While granting that there are "special issues" regarding empirical laws, Watkins still seems to hold that these laws are based on the understanding since they are "the result of the combination of the lawfulness of the a priori laws prescribed by the understanding with an empirical content that has its source in our sensibility and in the empirical objects" and "the understanding has a priority over whatever sensible content is given to it." (p. 273) However, this would not really do the trick. For the priority in question is that of the form over the content or matter and amounts to a relation of agreement or compatibility of the latter with the former and not to one of logical entailment or (complete or sufficient) determination of the latter by the former. And such "combination" of the a priori laws of the understanding with whatever is given to our sensibility is in fact the very condition of the possibility of any empirical object, and thus necessarily applies to all empirical content indiscriminately, not just empirical laws or rules. Being conditioned by the laws of the understanding would of course make whatever is conditioned lawful in a rigorous sense, but this is not the same as being legislated by the understanding. The former is just the reiteration of Kant's claim that the understanding is the lawgiver of nature, but does not warrant the further, transitive claim that whatever in nature that agrees with the laws legislated by the understanding is also a law legislated by the understanding.

REFERENCES

Freidman, M., 2014. "Laws of Nature and Causal Necessity". Kant-Studien 105(4): 531-553.

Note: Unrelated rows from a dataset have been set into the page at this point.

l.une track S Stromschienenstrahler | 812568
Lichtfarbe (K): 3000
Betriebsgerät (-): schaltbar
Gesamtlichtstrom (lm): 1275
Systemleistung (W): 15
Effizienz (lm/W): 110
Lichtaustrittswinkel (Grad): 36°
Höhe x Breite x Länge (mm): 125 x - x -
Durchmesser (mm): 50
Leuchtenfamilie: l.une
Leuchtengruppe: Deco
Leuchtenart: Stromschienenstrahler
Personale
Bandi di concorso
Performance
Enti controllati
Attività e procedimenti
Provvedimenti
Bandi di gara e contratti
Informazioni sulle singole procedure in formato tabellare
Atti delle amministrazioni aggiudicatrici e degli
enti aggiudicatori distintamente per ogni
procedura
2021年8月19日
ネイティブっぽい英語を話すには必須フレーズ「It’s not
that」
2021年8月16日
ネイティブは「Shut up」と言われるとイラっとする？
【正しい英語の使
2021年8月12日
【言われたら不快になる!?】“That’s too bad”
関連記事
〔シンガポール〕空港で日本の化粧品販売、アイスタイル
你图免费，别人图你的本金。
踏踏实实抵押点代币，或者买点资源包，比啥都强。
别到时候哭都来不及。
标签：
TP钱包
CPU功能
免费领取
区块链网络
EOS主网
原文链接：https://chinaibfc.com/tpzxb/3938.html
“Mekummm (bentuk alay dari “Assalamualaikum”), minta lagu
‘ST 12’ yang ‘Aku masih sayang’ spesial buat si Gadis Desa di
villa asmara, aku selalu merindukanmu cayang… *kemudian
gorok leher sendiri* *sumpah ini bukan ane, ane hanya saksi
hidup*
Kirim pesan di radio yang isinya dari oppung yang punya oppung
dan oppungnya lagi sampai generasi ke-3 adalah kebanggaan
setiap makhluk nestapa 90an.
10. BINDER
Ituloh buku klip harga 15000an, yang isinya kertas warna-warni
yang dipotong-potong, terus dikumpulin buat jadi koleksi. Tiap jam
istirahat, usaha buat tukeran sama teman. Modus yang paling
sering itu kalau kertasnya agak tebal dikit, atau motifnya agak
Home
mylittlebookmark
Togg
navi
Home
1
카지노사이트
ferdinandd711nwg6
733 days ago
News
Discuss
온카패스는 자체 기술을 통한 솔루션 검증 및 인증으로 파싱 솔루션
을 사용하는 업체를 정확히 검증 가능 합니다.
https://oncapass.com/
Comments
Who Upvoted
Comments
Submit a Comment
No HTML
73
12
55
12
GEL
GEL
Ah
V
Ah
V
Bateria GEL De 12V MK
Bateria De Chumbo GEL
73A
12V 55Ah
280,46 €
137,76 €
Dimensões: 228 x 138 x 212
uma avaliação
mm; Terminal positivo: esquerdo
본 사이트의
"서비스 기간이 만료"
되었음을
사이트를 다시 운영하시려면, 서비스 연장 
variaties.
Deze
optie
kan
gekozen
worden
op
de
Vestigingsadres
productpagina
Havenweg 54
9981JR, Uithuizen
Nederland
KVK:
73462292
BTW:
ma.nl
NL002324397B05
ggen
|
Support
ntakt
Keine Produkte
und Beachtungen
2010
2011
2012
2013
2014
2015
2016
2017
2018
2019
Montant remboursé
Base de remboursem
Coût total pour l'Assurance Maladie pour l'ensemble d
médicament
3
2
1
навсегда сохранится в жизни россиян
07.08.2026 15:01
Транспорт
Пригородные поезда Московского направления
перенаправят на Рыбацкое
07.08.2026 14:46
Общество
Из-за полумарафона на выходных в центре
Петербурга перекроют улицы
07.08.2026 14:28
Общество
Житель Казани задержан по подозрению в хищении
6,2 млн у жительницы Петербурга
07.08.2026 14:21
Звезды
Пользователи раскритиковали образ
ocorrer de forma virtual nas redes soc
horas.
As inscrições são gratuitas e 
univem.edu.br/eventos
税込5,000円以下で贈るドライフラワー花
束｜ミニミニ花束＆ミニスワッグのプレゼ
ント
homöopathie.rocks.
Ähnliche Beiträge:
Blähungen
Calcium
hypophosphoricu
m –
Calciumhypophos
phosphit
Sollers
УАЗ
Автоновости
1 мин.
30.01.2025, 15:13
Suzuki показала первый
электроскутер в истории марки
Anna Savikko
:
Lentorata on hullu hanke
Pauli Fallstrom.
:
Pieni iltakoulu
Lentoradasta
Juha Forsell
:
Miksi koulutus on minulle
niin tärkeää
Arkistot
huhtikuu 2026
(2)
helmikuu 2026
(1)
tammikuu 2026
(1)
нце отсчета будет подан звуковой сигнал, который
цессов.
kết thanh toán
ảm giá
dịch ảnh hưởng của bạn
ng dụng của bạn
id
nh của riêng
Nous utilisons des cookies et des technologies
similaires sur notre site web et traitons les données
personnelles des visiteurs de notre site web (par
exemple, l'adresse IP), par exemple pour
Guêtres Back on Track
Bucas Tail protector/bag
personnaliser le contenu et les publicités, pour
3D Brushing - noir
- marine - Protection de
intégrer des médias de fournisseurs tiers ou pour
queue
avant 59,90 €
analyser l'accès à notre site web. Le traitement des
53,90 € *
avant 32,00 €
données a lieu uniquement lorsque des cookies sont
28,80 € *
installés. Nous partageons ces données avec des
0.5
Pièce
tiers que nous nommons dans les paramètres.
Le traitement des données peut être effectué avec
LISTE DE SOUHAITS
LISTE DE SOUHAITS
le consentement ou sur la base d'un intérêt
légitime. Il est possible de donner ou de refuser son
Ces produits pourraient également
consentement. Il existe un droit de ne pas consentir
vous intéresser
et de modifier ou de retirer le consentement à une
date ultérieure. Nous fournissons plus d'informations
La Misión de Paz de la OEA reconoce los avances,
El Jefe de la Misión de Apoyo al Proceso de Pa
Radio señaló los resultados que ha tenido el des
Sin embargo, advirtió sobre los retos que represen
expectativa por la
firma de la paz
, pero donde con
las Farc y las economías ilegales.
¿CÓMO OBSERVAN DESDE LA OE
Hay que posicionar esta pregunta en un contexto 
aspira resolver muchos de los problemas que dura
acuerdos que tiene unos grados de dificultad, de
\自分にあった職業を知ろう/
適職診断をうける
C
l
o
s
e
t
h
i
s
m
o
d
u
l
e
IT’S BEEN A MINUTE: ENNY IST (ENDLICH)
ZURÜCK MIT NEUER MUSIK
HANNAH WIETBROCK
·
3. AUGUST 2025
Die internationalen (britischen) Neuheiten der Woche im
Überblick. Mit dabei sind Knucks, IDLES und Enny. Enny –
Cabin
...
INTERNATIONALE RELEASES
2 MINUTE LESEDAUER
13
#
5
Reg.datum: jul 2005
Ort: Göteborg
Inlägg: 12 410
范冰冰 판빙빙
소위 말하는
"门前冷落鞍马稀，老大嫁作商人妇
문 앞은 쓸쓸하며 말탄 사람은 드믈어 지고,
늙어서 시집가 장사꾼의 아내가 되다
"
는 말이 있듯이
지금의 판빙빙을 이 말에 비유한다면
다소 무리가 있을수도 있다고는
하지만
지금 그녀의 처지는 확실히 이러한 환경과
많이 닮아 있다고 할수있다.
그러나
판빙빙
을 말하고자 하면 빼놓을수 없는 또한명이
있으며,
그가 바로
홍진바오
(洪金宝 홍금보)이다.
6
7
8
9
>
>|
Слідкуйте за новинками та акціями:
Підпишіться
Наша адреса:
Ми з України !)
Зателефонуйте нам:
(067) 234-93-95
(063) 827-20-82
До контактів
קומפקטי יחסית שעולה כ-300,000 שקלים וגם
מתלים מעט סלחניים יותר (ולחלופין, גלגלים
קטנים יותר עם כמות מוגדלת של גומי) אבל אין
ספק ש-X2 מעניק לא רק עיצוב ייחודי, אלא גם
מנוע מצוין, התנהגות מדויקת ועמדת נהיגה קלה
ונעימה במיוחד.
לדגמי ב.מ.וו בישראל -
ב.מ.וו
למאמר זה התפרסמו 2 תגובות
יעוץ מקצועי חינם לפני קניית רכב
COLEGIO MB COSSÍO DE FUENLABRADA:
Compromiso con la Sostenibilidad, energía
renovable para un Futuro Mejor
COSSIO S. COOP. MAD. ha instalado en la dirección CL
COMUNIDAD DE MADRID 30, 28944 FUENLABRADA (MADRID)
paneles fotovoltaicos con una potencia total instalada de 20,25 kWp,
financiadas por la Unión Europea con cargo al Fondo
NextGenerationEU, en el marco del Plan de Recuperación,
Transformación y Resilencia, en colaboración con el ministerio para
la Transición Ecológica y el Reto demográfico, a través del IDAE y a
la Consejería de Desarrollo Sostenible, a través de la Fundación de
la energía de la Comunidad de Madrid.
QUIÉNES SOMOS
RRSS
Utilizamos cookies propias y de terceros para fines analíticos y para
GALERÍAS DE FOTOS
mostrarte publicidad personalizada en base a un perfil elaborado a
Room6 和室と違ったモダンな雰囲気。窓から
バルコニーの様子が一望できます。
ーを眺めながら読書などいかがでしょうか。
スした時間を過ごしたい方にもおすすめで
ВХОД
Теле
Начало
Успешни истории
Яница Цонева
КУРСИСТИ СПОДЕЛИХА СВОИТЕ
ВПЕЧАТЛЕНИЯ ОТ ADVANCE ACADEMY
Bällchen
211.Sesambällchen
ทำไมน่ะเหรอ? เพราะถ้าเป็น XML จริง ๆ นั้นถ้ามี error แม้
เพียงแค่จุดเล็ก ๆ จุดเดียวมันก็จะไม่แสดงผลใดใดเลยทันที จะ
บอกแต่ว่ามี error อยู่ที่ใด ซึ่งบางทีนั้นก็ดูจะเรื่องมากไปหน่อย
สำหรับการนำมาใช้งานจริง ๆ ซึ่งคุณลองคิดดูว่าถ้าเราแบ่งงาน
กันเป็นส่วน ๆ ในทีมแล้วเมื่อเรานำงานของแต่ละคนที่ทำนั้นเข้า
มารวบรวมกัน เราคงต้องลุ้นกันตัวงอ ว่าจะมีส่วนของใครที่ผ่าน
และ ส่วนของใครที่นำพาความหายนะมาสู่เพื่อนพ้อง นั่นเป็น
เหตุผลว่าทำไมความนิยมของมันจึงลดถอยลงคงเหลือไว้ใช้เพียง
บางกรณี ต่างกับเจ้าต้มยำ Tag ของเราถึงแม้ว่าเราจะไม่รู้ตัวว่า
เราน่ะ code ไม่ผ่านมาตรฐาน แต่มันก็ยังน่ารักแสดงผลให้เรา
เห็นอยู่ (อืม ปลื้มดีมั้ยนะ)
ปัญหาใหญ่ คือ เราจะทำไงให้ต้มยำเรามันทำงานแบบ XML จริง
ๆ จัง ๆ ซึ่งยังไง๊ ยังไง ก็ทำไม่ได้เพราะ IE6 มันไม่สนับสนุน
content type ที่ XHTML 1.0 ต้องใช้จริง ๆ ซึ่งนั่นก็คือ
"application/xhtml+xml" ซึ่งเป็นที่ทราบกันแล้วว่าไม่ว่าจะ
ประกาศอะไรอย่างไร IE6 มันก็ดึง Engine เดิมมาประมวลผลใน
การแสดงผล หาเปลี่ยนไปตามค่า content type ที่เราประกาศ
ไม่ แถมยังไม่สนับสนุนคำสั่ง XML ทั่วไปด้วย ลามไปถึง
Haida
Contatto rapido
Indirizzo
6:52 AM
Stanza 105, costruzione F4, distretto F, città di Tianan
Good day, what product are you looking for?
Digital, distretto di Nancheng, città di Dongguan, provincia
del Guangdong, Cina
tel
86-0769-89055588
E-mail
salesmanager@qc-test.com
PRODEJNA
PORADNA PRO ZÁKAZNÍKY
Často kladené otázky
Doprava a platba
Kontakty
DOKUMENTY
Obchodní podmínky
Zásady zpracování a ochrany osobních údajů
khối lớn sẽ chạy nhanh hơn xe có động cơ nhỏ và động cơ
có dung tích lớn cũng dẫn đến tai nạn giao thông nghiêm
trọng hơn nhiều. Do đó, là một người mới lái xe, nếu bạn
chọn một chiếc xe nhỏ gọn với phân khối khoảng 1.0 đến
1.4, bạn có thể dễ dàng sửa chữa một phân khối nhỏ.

Guyer, P. 1990. "Reason and Reflective Judgment: Kant on the Significance of Systematicity". Noûs 24(1): 17-43.

Kreines, J. 2009. "Kant on the Laws of Nature: Laws, Necessitation, and the Limitation of Our Knowledge". European Journal of Philosophy 17 (4): 527-558

Stang, N. 2016. Kant's Modal Metaphysics. Oxford University Press

Walker, R. 1990. "Kant's Conception of Empirical Law". Aristotelian Society Supplementary Volume 64 (1): 243-258.